Fighting to keep their season alive, the Celtics aren't giving an inch despite playing without All-Star guard Isaiah Thomas, who may need surgery on a hip injury.

The Cavs, meanwhile, wouldn't be on the cusp of the Finals without Irving.

With Cleveland in jeopardy of dropping its second game in a row after James followed an 11-point Game 3 by picking up four first-half fouls, Irving put on a breathtaking one-man show in the third quarter.

Freezing Boston defenders with his dribble and driving to the basket whenever he wanted, Irving made six layups, two 3-pointers and a free throw in a dizzying span of 4:48. He capped his blistering 19-point outburst with a 3 in the final second of the quarter and celebrated at mid-court by pretending to put two pistols back in his holster.

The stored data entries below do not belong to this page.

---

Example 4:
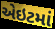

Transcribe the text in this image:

એઇટમાં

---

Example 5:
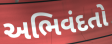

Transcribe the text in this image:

અભિવંદતો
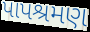
પાપશ્રમણ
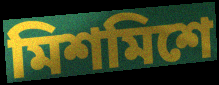
মিশমিশে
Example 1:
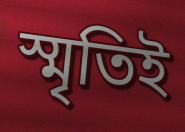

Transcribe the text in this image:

স্মৃতিই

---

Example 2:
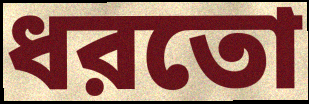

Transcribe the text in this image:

ধরতো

"Coming out of halftime I just wanted to be aggressive, lead my guys and leave it all out there on the floor," Irving said.

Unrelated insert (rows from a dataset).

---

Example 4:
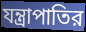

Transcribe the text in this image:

যন্ত্রাপাতির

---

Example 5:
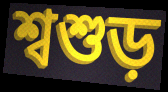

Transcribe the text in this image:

শ্বশুড়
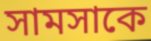
সামসাকে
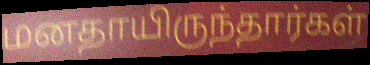
மனதாயிருந்தார்கள்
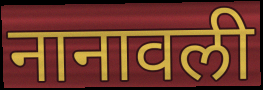
नानावली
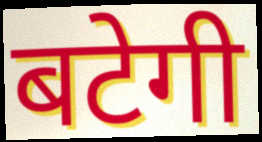
बटेगी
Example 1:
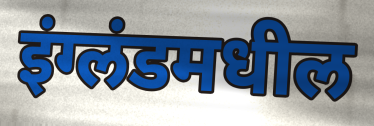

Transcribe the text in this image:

इंग्लंडमधील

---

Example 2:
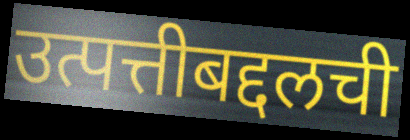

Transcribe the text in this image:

उत्पत्तीबद्दलची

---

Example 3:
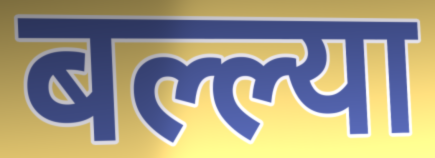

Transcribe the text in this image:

बल्ल्या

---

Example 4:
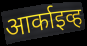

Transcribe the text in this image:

आर्काइव्ह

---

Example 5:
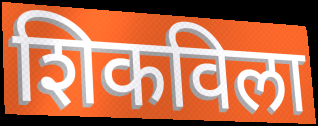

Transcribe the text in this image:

शिकविला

When the horn sounded to end the third, Cleveland's players poured off the bench to greet him. They had to be careful not to knock him off his feet after Irving had put a scare through the frenzied Quicken Loans Arena crowd moments earlier when he stepped on the foot of Boston's Terry Rozier.

Irving stayed on the floor for several seconds before sitting up and re-tying his sneaker. Nothing was keeping him out.

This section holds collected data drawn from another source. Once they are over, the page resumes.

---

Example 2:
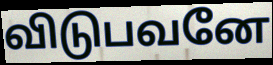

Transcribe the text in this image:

விடுபவனே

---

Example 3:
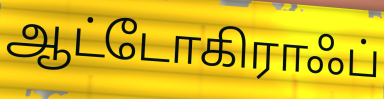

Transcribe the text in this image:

ஆட்டோகிராஃப்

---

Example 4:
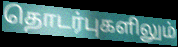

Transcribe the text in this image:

தொடர்புகளிலும்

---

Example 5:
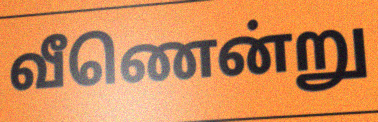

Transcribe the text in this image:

வீணென்று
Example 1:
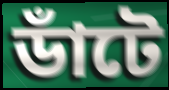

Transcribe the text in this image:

ডাঁটে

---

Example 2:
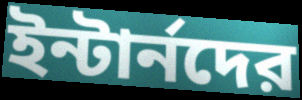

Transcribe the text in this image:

ইন্টার্নদের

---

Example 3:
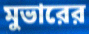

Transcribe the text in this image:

মুভারের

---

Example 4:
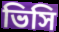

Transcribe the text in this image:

ভিসি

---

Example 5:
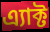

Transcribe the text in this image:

এ্যাক্ট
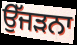
ਉੱਜੜਨਾ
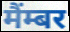
मैंम्बर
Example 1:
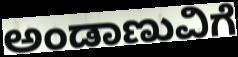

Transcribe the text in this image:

ಅಂಡಾಣುವಿಗೆ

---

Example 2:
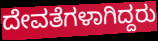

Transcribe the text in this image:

ದೇವತೆಗಳಾಗಿದ್ದರು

Celtics coach Brad Stevens was disappointed with his team's defense on Irving, who was able to spread the floor while surrounded by shooters.

"There's choices," Stevens said. "I'm not sure there are good choices. When he gets going like that, he's tough to stop. The ones we gotta look at are the ones he got at the rim."

Kevin Love added 17 points and 17 rebounds for the Cavs, now 11-1 in the postseason.

Avery Bradley scored 19 and Jae Crowder 18 for Boston.

Lue chuckled before the game when he was asked if he planned to say anything to James following his sub-standard performance in Game 3.

"No message," Lue said. "Just come out, be aggressive, in attack mode like he has been over the last four or five months. Nothing has changed."

Lue should have warned James to be careful, too, as the superstar picked up four fouls and spent the final 6:46 of the first half watching from the bench, unable to help his team.

But beyond James' foul trouble, the Cavs were having other issues as the Celtics outplayed them at both ends while opening a 16-point lead.

Irving kept Cleveland within striking distance while James was out by scoring 12 points over the final 5:11 of the second quarter.

And in the third quarter, the All-Star guard had James' back again, keeping the Cavs on their collision course with the Warriors.

Celtics: Thomas spoke to coach Brad Stevens and told him that he has visited one hip specialist and plans to see more before it's decided if he needs surgery. Thomas initially injured his hip in March and played the final two months of the regular season before aggravating it during the playoffs. ... Stevens started Kelly Olynyk, who had 15 points. ... Before the playoffs began, the Celtics were 22-5 at home since Jan. 1. They're 5-4 in the postseason so far.

Cavaliers: Irving scored 41 in Game 5 of last year's Finals. ... J.R. Smith and his wife, Jewel, brought their daughter home after more than five months in the hospital following her premature birth. Smith posted photos on his Instagram account of the couple leaving Hillcrest Hospital with their baby in a stroller. "We Walked In Together We Walked Out Together!!" Smith wrote. ... Deron Williams played 18 minutes after sustaining a shoulder "stinger" in Game 3.

The Celtics lost Game 2 at home by 44 and the first two games of the series by a combined 57.